4. Plant CG methylation is maintained by METHYLTRANSFERASE 1 (MET1), likely through a mechanism similar to that of mammalian DNA methyltransferase 1 (DNMT1), which uses replication-produced hemimethylated CG DNA as a guide and intermediate.

5. Plant non-CG methylation is maintained via the H3K9me-based repressive mark as an intermediate through a self-reinforced loop between DNA methylation and H3K9 methylation.

6. Plant DNA demethylation employs the REPRESSOR OF SILENCING 1 (ROS1) family of bifunctional DNA glycosylase/lyase enzymes to specifically remove the 5mC and subsequently fill the gap with a regular cytosine by DNA repair.

Future Issues.

1. Where and how does Pol IV precisely initiate transcription?

2. Where and how does Pol V initiate and terminate transcription?

3. What are the precise actions and mechanisms of ARGONAUTE 4 (AGO4) in connecting Pol IV-based 24-nt siRNA and the Pol V–lncRNA complex and in recruiting DOMAINS REARRANGED METHYLTRANSFERASE 2 (DRM2)?

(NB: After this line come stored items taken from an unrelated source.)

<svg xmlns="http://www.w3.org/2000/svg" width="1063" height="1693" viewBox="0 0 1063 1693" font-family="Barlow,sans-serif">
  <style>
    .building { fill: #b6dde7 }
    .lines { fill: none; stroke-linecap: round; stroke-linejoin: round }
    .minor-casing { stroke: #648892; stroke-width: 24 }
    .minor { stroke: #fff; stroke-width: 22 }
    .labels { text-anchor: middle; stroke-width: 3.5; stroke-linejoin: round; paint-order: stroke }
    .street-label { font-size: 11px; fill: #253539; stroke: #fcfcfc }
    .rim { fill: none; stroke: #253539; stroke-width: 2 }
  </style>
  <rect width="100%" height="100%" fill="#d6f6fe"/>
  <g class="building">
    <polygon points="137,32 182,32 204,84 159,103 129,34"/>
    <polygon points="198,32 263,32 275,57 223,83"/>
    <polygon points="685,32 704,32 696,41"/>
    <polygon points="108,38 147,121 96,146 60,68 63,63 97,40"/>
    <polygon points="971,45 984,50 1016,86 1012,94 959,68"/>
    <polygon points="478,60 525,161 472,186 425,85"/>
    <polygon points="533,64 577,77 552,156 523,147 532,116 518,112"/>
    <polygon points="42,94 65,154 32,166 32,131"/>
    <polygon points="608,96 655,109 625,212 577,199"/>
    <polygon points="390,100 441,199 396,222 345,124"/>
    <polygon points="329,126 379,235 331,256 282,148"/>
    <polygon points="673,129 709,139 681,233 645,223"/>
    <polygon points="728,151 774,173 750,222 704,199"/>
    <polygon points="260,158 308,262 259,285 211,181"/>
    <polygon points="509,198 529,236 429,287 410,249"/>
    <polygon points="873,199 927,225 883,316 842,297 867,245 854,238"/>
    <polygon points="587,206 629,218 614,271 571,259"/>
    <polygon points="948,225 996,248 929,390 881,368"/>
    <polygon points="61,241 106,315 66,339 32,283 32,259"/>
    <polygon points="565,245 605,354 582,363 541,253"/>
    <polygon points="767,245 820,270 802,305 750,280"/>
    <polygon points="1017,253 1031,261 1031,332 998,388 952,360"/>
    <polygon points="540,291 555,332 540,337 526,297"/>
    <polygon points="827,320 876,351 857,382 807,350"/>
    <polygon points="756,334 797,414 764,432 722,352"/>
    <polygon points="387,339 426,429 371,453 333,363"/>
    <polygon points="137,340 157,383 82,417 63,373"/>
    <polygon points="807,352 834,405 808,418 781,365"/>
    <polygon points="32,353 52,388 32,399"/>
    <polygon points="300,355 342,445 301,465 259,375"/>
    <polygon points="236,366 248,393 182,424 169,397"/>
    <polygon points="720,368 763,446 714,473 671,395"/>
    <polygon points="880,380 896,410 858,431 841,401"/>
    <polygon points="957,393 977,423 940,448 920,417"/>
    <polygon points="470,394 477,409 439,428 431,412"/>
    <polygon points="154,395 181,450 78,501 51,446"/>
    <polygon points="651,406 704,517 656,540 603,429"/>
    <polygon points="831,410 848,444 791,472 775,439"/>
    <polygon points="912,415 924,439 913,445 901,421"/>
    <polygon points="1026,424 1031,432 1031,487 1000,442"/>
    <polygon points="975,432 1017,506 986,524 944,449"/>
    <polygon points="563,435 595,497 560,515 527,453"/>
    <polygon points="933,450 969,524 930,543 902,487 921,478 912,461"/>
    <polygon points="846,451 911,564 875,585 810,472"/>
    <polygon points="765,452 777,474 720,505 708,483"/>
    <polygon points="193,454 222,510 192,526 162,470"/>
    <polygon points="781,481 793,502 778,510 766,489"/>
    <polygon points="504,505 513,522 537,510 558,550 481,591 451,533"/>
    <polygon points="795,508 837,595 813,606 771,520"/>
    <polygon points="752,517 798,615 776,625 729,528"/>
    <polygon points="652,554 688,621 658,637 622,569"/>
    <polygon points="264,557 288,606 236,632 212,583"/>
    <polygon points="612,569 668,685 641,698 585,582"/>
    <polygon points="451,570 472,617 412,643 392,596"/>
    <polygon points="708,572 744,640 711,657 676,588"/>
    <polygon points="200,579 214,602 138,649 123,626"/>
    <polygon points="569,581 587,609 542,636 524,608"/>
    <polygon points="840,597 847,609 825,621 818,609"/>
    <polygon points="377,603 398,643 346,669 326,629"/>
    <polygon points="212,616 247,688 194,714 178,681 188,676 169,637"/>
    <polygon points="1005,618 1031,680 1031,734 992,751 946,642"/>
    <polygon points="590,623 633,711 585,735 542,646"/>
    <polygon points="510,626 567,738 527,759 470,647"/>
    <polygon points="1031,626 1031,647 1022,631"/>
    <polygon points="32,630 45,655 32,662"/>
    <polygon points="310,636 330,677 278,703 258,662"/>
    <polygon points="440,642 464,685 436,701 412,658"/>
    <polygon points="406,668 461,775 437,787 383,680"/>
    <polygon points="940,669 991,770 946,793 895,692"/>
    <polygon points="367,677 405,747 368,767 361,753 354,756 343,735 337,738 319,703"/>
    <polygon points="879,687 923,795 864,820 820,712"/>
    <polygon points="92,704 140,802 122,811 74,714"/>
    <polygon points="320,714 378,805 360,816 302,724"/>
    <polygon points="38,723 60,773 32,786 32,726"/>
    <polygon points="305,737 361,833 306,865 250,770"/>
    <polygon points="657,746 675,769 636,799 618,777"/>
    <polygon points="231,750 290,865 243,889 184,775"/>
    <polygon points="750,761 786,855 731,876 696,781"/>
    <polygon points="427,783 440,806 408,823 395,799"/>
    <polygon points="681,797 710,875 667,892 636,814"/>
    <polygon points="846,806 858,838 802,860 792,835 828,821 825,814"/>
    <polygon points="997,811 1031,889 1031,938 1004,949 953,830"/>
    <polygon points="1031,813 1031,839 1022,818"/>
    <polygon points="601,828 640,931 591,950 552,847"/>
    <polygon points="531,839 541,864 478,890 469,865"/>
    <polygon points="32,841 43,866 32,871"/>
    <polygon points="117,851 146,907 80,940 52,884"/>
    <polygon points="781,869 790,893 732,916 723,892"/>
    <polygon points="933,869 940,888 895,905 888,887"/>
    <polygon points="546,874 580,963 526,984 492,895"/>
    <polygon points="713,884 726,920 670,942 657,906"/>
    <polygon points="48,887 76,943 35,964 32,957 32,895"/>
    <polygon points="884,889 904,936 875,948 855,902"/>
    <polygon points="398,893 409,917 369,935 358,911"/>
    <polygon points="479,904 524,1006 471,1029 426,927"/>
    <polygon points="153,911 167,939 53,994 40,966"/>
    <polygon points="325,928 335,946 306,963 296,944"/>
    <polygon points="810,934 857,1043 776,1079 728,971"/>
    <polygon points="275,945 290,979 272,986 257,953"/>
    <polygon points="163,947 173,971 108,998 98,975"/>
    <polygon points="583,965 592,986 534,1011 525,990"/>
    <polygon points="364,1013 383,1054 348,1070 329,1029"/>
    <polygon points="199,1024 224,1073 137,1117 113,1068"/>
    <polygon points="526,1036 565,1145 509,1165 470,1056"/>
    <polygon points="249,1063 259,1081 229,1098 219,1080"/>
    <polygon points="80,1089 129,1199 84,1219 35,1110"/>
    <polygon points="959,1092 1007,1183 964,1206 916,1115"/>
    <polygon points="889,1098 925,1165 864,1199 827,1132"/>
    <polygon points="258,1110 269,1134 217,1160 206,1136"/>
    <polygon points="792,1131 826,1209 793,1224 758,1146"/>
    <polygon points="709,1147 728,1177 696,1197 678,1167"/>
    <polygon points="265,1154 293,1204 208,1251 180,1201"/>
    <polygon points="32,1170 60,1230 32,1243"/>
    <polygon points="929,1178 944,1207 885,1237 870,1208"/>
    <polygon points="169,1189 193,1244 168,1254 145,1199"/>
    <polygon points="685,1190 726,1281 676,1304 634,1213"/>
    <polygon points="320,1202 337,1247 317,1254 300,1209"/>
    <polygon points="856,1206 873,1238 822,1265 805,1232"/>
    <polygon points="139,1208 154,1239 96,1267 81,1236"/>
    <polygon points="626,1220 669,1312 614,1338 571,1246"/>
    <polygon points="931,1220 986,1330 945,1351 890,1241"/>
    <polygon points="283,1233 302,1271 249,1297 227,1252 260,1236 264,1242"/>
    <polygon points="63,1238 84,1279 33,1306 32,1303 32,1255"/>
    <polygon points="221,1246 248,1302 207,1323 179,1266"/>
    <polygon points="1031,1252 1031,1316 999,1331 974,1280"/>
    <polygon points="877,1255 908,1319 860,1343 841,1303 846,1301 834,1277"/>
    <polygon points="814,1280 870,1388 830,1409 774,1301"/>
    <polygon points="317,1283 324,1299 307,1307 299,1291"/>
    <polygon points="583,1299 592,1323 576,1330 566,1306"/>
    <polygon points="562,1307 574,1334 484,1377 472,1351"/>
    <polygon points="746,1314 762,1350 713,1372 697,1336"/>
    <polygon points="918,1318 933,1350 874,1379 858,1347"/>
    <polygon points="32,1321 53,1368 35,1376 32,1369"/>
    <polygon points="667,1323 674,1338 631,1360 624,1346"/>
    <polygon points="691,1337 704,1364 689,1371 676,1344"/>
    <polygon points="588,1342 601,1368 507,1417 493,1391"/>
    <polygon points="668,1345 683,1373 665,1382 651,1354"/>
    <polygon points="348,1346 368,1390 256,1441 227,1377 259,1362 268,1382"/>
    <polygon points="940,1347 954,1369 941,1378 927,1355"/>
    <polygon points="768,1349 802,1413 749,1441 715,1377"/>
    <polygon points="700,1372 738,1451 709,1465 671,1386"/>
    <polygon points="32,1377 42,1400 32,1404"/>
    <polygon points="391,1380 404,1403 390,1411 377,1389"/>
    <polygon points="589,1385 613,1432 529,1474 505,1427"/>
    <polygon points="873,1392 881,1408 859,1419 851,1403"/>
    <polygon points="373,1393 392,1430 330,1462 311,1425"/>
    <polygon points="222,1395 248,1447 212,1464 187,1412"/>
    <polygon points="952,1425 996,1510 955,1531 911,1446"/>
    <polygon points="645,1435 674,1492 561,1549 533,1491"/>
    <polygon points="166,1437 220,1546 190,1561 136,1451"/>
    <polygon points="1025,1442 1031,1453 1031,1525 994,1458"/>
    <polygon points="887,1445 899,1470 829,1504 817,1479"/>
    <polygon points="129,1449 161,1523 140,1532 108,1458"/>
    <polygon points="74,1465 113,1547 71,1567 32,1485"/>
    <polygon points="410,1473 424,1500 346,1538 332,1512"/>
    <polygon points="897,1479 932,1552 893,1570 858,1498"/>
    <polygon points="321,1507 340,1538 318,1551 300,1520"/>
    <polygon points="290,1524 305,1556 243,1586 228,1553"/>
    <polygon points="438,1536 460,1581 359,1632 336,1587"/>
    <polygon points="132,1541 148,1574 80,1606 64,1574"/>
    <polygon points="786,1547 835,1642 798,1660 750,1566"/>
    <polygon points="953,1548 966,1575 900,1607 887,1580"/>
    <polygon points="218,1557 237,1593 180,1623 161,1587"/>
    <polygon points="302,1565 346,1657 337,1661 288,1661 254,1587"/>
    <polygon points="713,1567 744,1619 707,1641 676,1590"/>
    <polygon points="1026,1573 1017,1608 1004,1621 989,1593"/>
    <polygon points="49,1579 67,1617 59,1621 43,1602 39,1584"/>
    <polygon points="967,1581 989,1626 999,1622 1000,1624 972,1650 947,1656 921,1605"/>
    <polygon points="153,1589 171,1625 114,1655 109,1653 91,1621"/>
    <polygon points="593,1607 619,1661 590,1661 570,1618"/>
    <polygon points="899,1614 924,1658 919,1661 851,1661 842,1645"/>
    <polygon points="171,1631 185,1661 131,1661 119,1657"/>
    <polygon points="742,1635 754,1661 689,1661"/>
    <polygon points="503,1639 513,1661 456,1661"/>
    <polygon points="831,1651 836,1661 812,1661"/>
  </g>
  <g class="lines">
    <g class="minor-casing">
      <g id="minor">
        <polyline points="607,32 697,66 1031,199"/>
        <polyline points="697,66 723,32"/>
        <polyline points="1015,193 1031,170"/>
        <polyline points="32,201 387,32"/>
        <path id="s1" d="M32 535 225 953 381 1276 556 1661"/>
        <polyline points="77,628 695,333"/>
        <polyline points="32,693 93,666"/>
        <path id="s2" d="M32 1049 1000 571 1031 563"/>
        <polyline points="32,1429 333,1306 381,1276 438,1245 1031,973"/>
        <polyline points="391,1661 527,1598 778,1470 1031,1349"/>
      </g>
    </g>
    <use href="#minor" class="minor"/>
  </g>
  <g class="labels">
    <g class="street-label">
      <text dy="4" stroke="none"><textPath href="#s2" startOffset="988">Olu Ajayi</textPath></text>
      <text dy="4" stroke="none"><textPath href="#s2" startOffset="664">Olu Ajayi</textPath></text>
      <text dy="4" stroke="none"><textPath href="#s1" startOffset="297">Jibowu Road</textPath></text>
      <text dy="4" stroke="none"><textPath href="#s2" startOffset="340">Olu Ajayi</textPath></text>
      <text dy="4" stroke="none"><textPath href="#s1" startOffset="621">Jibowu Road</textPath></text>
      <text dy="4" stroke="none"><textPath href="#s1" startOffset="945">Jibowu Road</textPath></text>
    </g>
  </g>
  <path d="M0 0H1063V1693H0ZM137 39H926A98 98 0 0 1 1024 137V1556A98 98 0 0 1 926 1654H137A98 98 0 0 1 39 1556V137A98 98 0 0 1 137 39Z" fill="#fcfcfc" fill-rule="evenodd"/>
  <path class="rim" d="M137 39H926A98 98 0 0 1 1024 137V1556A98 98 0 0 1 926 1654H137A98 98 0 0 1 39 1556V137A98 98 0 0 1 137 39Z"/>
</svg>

4. What is the recruiting mechanism for MET1?

5. How is DECREASE IN DNA METHYLATION 1 (DDM1) specifically recruited to its target loci before DNA methylation?

6. How do ROS1 and its paralogs find their target sites?

7. Which DNA polymerase functions in active DNA demethylation?

8. How is ROS1 coupled with the downstream DNA repair enzymes to prevent genome instability induced by DNA breaks?